NSW: Home Warranty Insurance
Builders and tradespeople in NSW must take out Home Building Compensation Fund (HBCF) cover on any home building project valued at $20,000 or more.
It protects homeowners in the event their builder or tradesperson dies, disappears, goes bust, or has their licence suspended.
It offers up to $340,000 of compensation for impacted homeowners.
Victoria: Domestic building insurance
Victoria demands building contractors take out domestic building insurance – previously called builders warranty insurance – for any works worth over $16,000.
The insurance covers up to $300,000 of costs a homeowner might face if their builder dies, disappears, or goes bust before works are complete or defects are addressed.
Queensland: Home Warranty Scheme
Queensland’s Home Warranty Scheme is a not-for-profit insurance setup administered by the Queensland Building and Construction Commission. Most residential building works worth more than $3,300 (inclusive of materials, labour, and GST) must be insured through the scheme.

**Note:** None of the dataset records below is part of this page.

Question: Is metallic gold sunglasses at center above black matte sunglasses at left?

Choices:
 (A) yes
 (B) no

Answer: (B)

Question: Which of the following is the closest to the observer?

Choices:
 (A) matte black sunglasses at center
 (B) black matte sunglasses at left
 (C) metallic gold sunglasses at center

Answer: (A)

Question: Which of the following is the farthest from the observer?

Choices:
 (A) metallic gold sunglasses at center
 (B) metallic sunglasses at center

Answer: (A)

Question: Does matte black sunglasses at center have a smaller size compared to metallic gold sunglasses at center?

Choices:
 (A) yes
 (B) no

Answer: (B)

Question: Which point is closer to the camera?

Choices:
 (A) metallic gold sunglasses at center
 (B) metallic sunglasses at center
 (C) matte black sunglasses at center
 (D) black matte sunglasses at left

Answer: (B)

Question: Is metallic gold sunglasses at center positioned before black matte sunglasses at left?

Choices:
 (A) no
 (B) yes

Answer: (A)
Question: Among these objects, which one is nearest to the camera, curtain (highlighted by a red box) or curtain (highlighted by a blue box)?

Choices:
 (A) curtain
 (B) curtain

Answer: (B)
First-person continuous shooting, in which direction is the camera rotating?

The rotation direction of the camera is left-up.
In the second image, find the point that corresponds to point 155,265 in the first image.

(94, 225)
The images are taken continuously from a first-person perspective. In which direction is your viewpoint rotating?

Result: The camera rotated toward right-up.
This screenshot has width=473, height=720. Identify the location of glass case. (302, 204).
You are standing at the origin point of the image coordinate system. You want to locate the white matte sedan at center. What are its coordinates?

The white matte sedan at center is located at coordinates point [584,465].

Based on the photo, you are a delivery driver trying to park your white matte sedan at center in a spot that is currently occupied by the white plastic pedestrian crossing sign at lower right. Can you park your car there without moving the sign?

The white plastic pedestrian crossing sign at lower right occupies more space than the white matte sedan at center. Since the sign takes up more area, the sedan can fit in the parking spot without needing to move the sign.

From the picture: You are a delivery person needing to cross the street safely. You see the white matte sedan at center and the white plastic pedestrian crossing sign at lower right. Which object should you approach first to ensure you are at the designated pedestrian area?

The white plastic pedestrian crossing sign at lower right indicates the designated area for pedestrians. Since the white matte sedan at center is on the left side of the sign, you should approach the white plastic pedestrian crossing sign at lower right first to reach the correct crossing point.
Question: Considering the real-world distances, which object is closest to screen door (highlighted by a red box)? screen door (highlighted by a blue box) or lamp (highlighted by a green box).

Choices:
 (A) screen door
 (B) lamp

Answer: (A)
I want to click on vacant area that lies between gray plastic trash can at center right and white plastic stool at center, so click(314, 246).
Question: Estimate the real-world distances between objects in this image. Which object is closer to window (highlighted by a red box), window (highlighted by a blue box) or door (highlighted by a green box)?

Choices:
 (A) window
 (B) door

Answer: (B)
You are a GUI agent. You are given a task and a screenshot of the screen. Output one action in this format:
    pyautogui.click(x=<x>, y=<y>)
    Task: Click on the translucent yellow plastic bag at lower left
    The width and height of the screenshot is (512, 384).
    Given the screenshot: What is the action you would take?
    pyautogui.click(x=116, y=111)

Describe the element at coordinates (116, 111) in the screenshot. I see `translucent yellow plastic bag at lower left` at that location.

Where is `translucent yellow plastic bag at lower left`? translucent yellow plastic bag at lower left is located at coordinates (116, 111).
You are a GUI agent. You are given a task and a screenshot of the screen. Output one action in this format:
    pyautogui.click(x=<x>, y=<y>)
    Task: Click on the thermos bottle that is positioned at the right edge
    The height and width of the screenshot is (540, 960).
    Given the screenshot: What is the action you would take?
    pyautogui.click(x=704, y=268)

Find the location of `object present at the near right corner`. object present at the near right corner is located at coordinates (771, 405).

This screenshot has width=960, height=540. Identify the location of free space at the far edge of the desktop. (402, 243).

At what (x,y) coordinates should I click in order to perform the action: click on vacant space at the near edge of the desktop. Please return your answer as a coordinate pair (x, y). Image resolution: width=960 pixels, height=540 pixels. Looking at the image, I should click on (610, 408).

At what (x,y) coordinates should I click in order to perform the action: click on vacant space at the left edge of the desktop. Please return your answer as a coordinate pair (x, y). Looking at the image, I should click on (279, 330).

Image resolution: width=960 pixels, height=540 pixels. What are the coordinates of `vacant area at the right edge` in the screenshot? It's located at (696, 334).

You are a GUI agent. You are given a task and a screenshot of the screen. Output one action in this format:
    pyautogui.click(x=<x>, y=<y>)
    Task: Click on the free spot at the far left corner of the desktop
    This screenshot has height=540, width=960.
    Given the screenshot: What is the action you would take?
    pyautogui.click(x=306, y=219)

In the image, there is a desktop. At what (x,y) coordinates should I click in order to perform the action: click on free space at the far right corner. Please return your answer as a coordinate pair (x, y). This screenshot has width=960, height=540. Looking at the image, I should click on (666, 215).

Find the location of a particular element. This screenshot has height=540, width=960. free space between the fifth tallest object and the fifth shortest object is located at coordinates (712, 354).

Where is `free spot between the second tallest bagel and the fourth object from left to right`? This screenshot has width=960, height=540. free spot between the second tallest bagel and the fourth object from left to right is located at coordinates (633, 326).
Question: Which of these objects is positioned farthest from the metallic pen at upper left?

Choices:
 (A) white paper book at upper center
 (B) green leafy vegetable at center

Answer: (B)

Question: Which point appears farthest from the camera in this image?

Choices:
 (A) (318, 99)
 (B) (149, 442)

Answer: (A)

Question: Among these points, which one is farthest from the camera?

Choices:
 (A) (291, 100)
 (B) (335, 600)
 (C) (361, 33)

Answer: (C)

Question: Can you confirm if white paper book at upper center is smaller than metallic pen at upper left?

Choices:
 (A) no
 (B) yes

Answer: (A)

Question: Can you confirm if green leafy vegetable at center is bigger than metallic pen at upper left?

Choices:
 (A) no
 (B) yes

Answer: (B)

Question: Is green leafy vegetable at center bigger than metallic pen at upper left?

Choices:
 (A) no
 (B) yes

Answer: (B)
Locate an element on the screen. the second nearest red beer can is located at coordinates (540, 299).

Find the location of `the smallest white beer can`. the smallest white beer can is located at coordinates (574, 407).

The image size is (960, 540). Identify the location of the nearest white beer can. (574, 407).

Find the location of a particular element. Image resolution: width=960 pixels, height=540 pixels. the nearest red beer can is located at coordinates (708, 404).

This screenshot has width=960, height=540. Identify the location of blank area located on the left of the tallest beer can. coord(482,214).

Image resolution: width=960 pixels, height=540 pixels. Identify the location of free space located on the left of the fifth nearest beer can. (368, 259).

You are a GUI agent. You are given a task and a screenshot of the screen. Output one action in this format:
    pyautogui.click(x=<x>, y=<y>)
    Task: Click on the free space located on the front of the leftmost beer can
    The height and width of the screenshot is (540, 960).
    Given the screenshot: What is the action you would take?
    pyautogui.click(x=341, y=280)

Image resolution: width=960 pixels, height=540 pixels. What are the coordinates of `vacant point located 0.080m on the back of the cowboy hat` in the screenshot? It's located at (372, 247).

Unlike similar insurance products in other states and territories, Queensland builders don’t need to die, disappear, or go bust for homeowners to access coverage.
Those signing a fixed price contract are covered if their contractor doesn’t, or can’t, finish the project. In some cases, if a homeowner’s claim is accepted and their home is later damaged by fire, storm, vandalism, or theft, related losses will also be covered. Homeowners agreeing to either a fixed price or cost-plus contract are also covered if their contractor doesn’t amend defects or if their home is impacted by subsidence or settlement.
The Home Warranty Scheme pays out a maximum of $200,000 or up to $300,000 if an owner takes out optional extra coverage.
South Australia: Building indemnity insurance
In South Australia, builders undergoing projects that both need development approval and cost $12,000 or more must pay for a building indemnity insurance policy in the homeowner’s name.
It protects the owner if their builder dies, disappears, or goes bust before finishing the works.
The insurance offers protection of up to $80,000 if issued before mid-2017 and up to $150,000 if issued since mid-2017.
Western Australia: Home indemnity insurance
Builders undergoing residential works worth more than $20,000 in Western Australia must take out home indemnity insurance on behalf of the homeowner.
The insurance protects the owner if their builder were to die, disappear, or go bust.
Insurance policies must provide up to $200,000 of cover for non-completion or statutory warranty and up to $40,000 for loss of deposit.
Tasmania: Home Warranty Insurance Scheme
The Tasmanian Government announced it will reinstate its Home Warranty Insurance Scheme in 2024, with the safety net expected to come into effect in mid-2025.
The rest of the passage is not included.